TO DO: Write down the lines exactly as they appear, from the one that contains "TRỜI - Solar Light 300W" through the final line of the records, so that both ends are kept and no pictures come along.

[Records contained in a dataset]

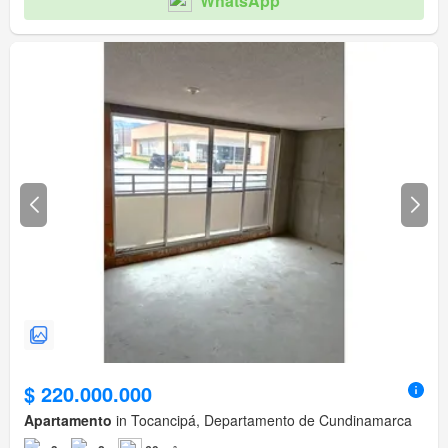
WhatsApp
$ 220.000.000
Apartamento
in Tocancipá, Departamento de Cundinamarca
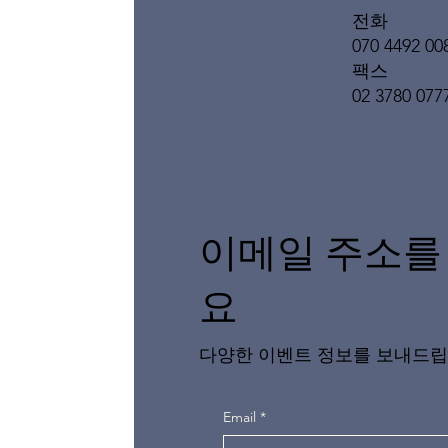
전화
070 4492 00
팩스
02 3780 077
이메일 주소를
요
다양한 이벤트 정보를 보내드립
Email
*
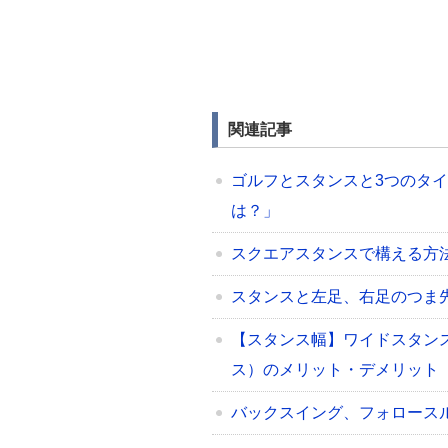
関連記事
ゴルフとスタンスと3つのタイ
は？」
スクエアスタンスで構える方
スタンスと左足、右足のつま
【スタンス幅】ワイドスタン
ス）のメリット・デメリット
バックスイング、フォロースル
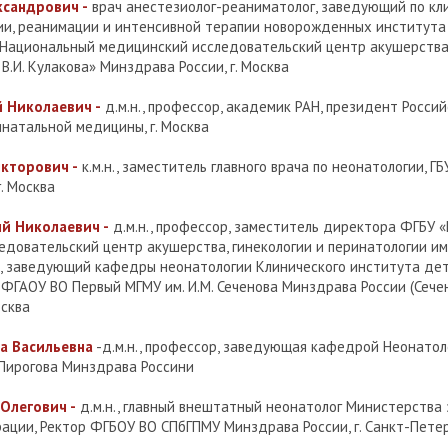
ксандрович -
врач анестезиолог-реаниматолог, заведующий по кл
ии, реанимации и интенсивной терапии новорожденных института
Национальный медицинский исследовательский центр акушерства,
В.И. Кулакова» Минздрава России, г. Москва
 Николаевич -
д.м.н., профессор, академик РАН, президент Росси
натальной медицины, г. Москва
икторович -
к.м.н., заместитель главного врача по неонатологии, ГБУ
. Москва
й Николаевич -
д.м.н., профессор, заместитель директора ФГБУ 
довательский центр акушерства, гинекологии и перинатологии им. 
, заведующий кафедры неонатологии Клинического института дет
 ФГАОУ ВО Первый МГМУ им. И.М. Сеченова Минздрава России (Сече
осква
а Васильевна
-д.м.н., профессор, заведующая кафедрой Неонат
 Пирогова Минздрава Россини
Олегович -
д.м.н., главный внештатный неонатолог Министерства
ации, Ректор ФГБОУ ВО СПбГПМУ Минздрава России, г. Санкт-Пете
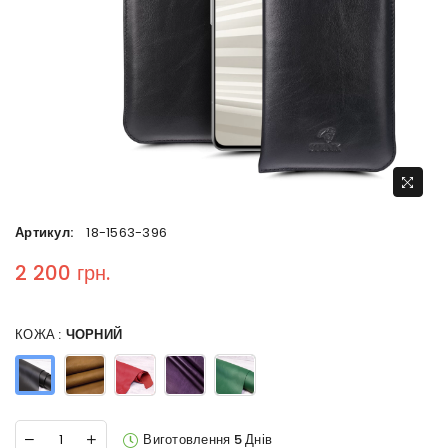
Артикул:
18-1563-396
2 200 грн.
Regular price
КОЖА :
ЧОРНИЙ
Виготовлення 5 Днів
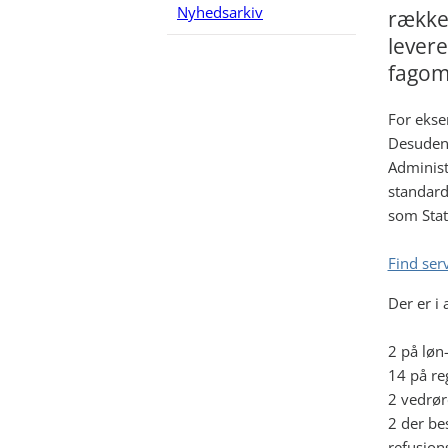
Nyhedsarkiv
række 
levere
fagom
For ekse
Desuden 
Administ
standard
som Stat
Find ser
Der er i 
2 på løn
14 på r
2 vedrør
2 der be
refusio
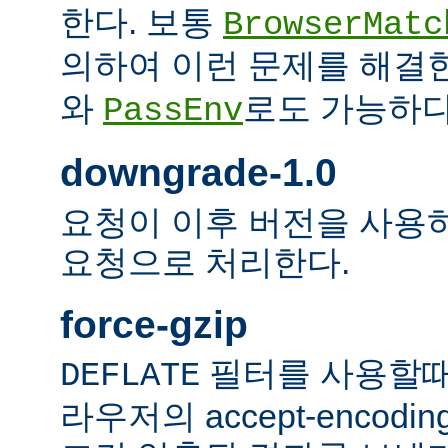
한다. 보통
BrowserMatc
의하여 이런 문제를 해결
와
로도 가능하다
PassEnv
downgrade-1.0
요청이 이후 버전을 사용하더
요청으로 처리한다.
force-gzip
필터를 사용할때
DEFLATE
라우저의 accept-encod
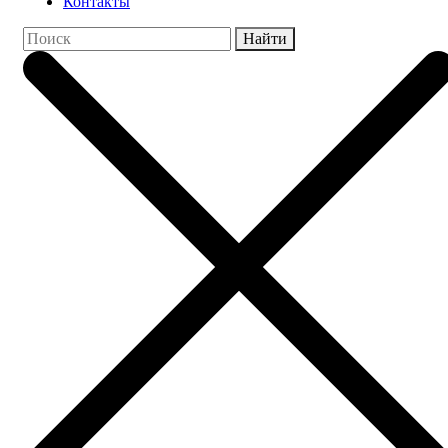
Контакты
Найти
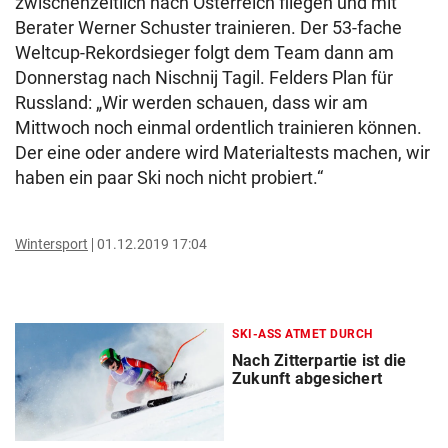
zwischenzeitlich nach Österreich fliegen und mit
Berater Werner Schuster trainieren. Der 53-fache
Weltcup-Rekordsieger folgt dem Team dann am
Donnerstag nach Nischnij Tagil. Felders Plan für
Russland: „Wir werden schauen, dass wir am
Mittwoch noch einmal ordentlich trainieren können.
Der eine oder andere wird Materialtests machen, wir
haben ein paar Ski noch nicht probiert.“
Wintersport
01.12.2019 17:04
SKI-ASS ATMET DURCH
Nach Zitterpartie ist die
Zukunft abgesichert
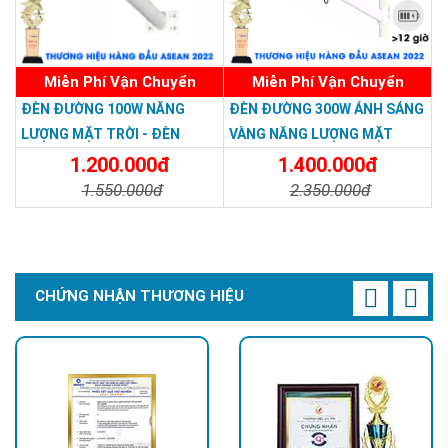
Miễn Phí Vận Chuyển
Miễn Phí Vận Chuyển
Trang bị Chip LED 5054 siêu sáng
ĐÈN ĐƯỜNG 100W NĂNG
ĐÈN ĐƯỜNG 300W ÁNH SÁNG
Chip LED 5054 có hiệu suất cao, cho ra nhiều ánh sáng hơn và
LƯỢNG MẶT TRỜI - ĐÈN
VÀNG NĂNG LƯỢNG MẶT
độ sáng cũng cao hơn so với các chip LED nhỏ, khả năng quản
ĐƯỜNG NĂNG LƯỢNG MẶT
TRỜI - Solar Light 300W
1.200.000đ
1.400.000đ
lý nhiệt tốt, giảm tiêu thụ năng lượng khi sử dụng.
TRỜI 100W GIÁ RẺ - Solar
1.550.000đ
2.350.000đ
Tuổi thọ led 50.000 giờ.
Light 100W
Chi Tiết
Đặt Mua
Chi Tiết
Đặt Mua
CHỨNG NHẬN THƯƠNG HIỆU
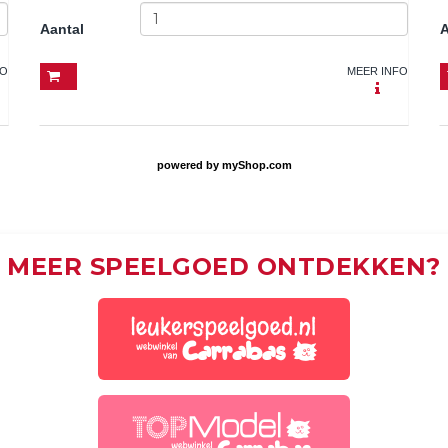
Aantal
A
FO
MEER INFO
powered by
myShop.com
MEER SPEELGOED ONTDEKKEN?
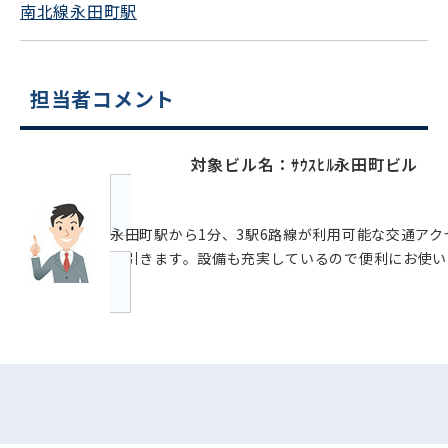
南北線永田町駅
担当者コメント
対象ビル名：ｻｳｽﾋﾙ永田町ビル
永田町駅から1分、3駅6路線が利用可能な交通ア
を引きます。設備も充実しているので便利にお使い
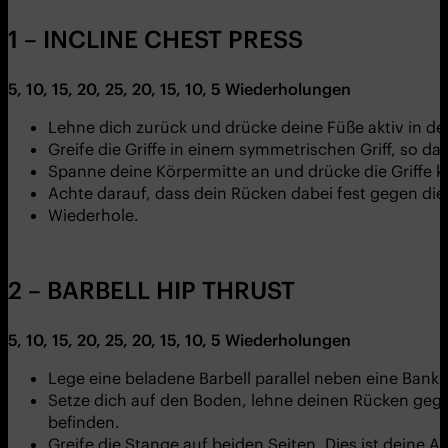
1 – INCLINE CHEST PRESS
5, 10, 15, 20, 25, 20, 15, 10, 5
Wiederholungen
Lehne dich zurück und drücke deine Füße aktiv in d
Greife die Griffe in einem symmetrischen Griff, so d
Spanne deine Körpermitte an und drücke die Griffe k
Achte darauf, dass dein Rücken dabei fest gegen die
Wiederhole.
2 – BARBELL HIP THRUST
5, 10, 15, 20, 25, 20, 15, 10, 5
Wiederholungen
Lege eine beladene Barbell parallel neben eine Bank.
Setze dich auf den Boden, lehne deinen Rücken gegen
befinden.
Greife die Stange auf beiden Seiten. Dies ist deine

RESULT OF THE TASK:
TRỜI - Solar Light 300W
1.200.000đ
1.400.000đ
lý nhiệt tốt, giảm tiêu thụ năng lượng khi sử dụng.
TRỜI 100W GIÁ RẺ - Solar
1.550.000đ
2.350.000đ
Tuổi thọ led 50.000 giờ.
Light 100W
Chi Tiết
Đặt Mua
Chi Tiết
Đặt Mua
CHỨNG NHẬN THƯƠNG HIỆU
Aantal
A
FO
MEER INFO
powered by
myShop.com
MEER SPEELGOED ONTDEKKEN?
南北線永田町駅
担当者コメント
対象ビル名：ｻｳｽﾋﾙ永田町ビル
永田町駅から1分、3駅6路線が利用可能な交通ア
を引きます。設備も充実しているので便利にお使い
1 – INCLINE CHEST PRESS
5, 10, 15, 20, 25, 20, 15, 10, 5
Wiederholungen
Lehne dich zurück und drücke deine Füße aktiv in d
Greife die Griffe in einem symmetrischen Griff, so d
Spanne deine Körpermitte an und drücke die Griffe k
Achte darauf, dass dein Rücken dabei fest gegen die
Wiederhole.
2 – BARBELL HIP THRUST
5, 10, 15, 20, 25, 20, 15, 10, 5
Wiederholungen
Lege eine beladene Barbell parallel neben eine Bank.
Setze dich auf den Boden, lehne deinen Rücken gegen
befinden.
Greife die Stange auf beiden Seiten. Dies ist deine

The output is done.